DevOps/ML Ops Consultant

Hello,

Only H1, H4, L2, Citizen only
Note: Green Card Not workable 

Must have experience DevOps + ML OPS

Rate : $62/hr on C2C

Title: DevOps/ML Ops Consultant

Remote

Total: 10+ experience

Client: Zensar/Cisco

Key Responsibilities:

Collaborate with data scientists and engineers to automate machine learning workflows, from data preparation and model training to deployment and monitoring.

Implement continuous integration/continuous deployment (CI/CD) pipelines for machine learning systems.

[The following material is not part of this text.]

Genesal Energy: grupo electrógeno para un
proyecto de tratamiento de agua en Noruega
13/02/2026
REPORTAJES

Monitor and manage the performance of deployed models, ensuring they remain accurate and efficient over time.

Stay up-to-date with new technologies and advancements in the field of MLOps, introducing innovative solutions to improve existing processes.

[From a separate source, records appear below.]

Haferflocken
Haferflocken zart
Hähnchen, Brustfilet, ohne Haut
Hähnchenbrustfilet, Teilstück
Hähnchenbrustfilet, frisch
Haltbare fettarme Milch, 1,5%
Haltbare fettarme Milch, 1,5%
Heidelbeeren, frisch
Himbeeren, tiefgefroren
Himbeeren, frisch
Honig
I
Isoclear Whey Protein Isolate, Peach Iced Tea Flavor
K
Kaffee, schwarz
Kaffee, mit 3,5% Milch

Develop best practices for model versioning, testing, and deployment to facilitate reproducibility and traceability within the ML lifecycle.

 

Technical Skills Required:

Programming Languages: Proficiency in Python and familiarity with R, Java, or Scala.

Machine Learning Frameworks: Experience with TensorFlow, PyTorch, Keras, or similar frameworks.

Data Processing: Strong understanding of data processing and transformation techniques using tools like Pandas, NumPy, or Apache Spark.

DevOps Tools: Knowledge of DevOps tools such as Docker, Kubernetes, Jenkins, GitLab CI/CD, and Ansible for automating deployment, scaling, and management of containerized applications.

Cloud Platforms: Experience with cloud services (AWS) including compute instances, storage options, and managed services related to machine learning (e.g., AWS SageMaker).

Configuration Management Tools: Proficiency in tools such as Ansible, Chef, or Puppet for automating software application deployment, configuration management, and infrastructure orchestration.

Continuous Integration and Continuous Deployment (CI/CD): Experience with CI/CD tools like Jenkins, Travis CI, GitLab CI, or CircleCI.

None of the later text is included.